I was curious about ClueQuest’s play-at-home games because they featured an online aspect, which I imagined could be used to increase immersion, and screen sharing worked quite well for it, so it was a shame it wasn’t really used for anything more than entering answers, and not generally in very creative ways either.
Puzzles
It felt like the game was a little short on puzzles, though I’ve never actually counted the number of puzzles in a physical room before, so I shan’t put any numbers here; it may just have felt that way because we lost flow due to taking time cutting them out before being able to solve them.
The puzzles didn’t entirely benefit from being physical puzzles either; a lot of the time one of us had solved it on-screen from the PDF before I’d finished cutting out my copy, and it felt like they had reached the limits of what is possible without any props other than paper and scissors.
One puzzle was only solvable by one of us due to my print-out not being good enough quality; I feel there would have ways to construct that particular puzzle better suited to the medium, too. Other puzzles could have been quite cool if integrated into a physical room and perhaps split into a search part, and I would have loved to have seen a professionally-created physical version of the final puzzle; as it was, it was fiddly, and the answer input on the website was picky enough that we thought we’d found an alternative solution they hadn’t coded for (and we think we actually did for another puzzle).
Online Interface
Once you’ve entered your purchase code you’re given a lobby area with a download link to the PDF, and a button to start the game.
The timer for the game counts up rather than down, which I can understand the reasoning for but did take some of the enjoyable time pressure off. More frustratingly, I’m pretty sure I read somewhere that the timer pauses between chapters to give you a chance to cut out the next set of puzzles, but for us it didn’t (in fact, I accidentally re-loaded the page a week later while writing this review, and it’s still there, counting up!)
I would have liked to have seen more multimedia on the site; in particular to replace the couple of pages of text in the PDF which felt like it should have a GM or video reading out.
The user interface could do with some work too; in one instance we entered a whole set of answers, then realised that each textbox had a separate submit button, and clicking that cleared the other textboxes! Fortunately we’d also written them down beforehand so we didn’t have to re-solve any puzzles.

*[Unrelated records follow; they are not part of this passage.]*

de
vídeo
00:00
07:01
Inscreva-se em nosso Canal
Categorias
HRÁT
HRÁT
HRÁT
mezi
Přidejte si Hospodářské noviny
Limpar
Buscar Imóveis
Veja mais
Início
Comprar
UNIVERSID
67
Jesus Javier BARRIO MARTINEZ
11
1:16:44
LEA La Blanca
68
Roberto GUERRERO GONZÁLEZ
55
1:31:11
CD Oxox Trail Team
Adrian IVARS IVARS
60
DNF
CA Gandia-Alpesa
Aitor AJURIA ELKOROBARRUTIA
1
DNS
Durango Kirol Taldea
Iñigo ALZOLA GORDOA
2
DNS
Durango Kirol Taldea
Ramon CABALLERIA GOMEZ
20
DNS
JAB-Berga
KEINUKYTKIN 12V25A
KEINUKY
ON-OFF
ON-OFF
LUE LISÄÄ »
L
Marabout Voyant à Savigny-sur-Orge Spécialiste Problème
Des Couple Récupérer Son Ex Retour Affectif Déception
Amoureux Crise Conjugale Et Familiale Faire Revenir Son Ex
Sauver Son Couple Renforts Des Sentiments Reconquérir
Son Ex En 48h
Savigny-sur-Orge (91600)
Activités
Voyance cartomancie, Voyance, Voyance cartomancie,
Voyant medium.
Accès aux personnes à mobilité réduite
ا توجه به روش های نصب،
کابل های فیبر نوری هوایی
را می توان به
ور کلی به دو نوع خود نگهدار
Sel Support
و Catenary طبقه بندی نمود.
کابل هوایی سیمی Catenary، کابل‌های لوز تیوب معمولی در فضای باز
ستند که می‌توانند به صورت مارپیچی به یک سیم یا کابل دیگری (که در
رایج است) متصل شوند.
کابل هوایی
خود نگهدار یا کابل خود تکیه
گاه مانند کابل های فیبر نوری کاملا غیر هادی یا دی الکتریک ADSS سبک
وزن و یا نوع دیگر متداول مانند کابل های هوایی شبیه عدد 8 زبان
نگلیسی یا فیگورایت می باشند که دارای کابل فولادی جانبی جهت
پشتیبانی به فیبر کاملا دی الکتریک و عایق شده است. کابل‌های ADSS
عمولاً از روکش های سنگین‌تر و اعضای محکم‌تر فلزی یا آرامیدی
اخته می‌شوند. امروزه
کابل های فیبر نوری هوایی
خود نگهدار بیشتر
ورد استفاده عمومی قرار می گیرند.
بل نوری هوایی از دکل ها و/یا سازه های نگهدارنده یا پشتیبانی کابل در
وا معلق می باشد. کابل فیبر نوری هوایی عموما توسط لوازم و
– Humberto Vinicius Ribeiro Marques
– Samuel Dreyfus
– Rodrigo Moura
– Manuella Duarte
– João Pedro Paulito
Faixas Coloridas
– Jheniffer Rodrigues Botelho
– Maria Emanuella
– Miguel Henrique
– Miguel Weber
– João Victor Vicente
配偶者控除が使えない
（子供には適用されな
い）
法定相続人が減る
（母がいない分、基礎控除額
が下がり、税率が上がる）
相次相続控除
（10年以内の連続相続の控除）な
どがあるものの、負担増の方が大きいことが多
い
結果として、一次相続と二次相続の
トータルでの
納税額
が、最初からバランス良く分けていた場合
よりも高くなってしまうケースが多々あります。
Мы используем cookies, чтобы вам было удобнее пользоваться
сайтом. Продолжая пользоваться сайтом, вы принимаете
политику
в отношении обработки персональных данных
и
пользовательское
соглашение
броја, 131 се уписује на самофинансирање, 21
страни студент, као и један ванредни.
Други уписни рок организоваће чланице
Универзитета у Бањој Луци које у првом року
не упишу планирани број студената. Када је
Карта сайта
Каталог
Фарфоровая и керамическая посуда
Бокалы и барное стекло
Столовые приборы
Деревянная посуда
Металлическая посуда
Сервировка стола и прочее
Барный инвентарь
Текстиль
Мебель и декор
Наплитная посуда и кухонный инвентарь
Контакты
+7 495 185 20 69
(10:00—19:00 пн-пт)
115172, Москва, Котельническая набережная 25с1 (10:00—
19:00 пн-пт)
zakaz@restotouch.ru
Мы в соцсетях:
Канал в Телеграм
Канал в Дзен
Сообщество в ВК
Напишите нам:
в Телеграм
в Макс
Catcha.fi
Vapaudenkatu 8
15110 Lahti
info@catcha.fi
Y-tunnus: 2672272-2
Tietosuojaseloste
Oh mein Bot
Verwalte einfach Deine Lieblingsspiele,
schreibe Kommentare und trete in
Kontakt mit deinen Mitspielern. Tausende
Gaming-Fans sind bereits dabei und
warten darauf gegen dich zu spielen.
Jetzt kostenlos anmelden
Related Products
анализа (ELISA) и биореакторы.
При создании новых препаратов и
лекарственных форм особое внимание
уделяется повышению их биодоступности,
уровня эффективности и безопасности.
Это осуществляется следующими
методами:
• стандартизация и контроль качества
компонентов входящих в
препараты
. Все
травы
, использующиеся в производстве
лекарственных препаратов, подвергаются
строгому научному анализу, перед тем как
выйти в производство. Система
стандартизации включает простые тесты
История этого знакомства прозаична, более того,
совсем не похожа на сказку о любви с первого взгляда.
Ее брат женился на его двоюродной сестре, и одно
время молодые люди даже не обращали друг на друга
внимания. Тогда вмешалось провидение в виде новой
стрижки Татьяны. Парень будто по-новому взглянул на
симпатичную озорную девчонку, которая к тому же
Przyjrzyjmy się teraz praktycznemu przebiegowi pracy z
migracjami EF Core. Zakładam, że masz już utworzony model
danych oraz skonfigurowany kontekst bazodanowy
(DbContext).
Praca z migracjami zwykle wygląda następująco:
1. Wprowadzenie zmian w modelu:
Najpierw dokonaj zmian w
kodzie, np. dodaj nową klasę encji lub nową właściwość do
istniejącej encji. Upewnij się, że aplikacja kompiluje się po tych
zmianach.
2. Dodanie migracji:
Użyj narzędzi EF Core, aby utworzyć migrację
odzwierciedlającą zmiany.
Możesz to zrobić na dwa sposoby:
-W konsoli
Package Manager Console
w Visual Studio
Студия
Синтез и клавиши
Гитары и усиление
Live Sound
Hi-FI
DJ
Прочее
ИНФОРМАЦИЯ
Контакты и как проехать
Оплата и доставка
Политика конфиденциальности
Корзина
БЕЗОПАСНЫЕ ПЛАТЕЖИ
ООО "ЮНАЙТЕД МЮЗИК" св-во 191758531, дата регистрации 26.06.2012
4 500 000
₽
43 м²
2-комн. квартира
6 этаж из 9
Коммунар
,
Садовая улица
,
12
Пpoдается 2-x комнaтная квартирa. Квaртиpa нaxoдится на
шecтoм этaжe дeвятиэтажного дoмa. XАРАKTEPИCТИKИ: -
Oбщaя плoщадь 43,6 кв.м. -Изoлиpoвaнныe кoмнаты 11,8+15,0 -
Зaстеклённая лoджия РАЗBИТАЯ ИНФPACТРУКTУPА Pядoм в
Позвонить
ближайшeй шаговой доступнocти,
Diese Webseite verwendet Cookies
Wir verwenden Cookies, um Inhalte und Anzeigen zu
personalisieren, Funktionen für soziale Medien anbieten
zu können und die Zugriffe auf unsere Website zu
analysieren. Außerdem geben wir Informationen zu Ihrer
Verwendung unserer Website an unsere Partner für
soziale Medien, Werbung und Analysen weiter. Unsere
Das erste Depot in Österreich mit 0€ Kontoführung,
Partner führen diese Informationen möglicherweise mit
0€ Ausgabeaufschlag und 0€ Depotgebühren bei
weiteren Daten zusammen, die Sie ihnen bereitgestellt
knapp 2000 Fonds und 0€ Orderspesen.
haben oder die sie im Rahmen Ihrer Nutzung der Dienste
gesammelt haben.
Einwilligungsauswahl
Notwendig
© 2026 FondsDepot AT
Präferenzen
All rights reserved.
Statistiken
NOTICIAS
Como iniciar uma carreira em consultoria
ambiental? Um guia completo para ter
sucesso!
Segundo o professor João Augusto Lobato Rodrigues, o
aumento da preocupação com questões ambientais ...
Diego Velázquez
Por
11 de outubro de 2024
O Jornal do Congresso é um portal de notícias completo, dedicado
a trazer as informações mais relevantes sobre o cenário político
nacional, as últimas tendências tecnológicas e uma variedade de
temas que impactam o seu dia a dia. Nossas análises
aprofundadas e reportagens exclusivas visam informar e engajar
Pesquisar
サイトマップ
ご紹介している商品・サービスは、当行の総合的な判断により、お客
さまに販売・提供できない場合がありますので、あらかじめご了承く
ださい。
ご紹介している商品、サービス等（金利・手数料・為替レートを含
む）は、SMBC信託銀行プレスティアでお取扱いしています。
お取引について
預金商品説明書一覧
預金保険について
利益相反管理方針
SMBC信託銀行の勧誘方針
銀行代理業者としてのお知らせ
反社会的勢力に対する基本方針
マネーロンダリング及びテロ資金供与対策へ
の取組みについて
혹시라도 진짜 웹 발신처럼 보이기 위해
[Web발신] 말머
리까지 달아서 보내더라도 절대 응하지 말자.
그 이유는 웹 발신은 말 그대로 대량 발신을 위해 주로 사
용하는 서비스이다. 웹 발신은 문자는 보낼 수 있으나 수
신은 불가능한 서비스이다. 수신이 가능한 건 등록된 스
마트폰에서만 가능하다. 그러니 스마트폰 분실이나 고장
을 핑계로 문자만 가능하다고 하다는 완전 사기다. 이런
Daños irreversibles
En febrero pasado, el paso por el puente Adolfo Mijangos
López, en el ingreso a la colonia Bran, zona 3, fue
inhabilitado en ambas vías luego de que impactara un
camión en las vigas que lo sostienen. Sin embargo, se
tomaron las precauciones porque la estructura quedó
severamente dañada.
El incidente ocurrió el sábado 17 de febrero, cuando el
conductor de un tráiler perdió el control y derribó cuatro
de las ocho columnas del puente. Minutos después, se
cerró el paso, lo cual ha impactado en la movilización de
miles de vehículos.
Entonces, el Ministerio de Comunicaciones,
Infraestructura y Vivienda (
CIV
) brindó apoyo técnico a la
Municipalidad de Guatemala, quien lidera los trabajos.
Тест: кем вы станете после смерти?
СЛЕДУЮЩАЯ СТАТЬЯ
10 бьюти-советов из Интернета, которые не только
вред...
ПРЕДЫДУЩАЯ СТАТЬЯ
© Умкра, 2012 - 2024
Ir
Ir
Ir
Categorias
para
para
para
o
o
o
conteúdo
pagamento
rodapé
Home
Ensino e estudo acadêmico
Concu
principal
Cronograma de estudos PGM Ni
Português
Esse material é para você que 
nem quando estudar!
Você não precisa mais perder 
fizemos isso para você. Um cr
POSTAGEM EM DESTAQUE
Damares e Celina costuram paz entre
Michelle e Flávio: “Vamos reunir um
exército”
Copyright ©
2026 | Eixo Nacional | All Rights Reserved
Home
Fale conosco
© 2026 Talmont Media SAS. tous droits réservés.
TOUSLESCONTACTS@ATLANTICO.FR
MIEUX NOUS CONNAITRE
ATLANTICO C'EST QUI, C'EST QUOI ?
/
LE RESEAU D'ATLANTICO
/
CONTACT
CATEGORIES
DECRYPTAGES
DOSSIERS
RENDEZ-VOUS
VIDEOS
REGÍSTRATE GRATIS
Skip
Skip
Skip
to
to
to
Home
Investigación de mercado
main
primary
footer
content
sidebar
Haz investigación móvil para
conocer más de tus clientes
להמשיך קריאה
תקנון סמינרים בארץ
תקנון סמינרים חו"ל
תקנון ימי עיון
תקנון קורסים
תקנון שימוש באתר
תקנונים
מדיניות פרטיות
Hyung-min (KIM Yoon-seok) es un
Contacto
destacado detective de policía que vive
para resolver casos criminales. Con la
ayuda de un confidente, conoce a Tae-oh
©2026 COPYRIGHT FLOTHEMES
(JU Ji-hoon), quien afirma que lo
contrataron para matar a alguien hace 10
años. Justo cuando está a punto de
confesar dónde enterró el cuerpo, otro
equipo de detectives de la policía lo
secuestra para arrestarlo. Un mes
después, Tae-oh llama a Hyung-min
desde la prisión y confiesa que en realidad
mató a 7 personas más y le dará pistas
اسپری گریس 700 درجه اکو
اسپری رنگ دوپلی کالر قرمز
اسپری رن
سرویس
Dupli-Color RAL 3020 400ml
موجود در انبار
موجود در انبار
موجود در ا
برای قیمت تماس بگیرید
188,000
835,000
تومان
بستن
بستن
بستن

There was a hint button for each puzzle or set of puzzles, though we didn’t use it.
Finale
There was a sense of story progression if you’d been following along with the loose story-line of the game, but other than that the final couple of puzzles didn’t feel materially different to the other ones in the game.
Debriefing
The game left us with a congratulatory message, and left us to discuss amongst ourselves. This seemed adequate for a play-at-home game, though perhaps a few more stats (and actually stopping the timer!) might have been appreciated.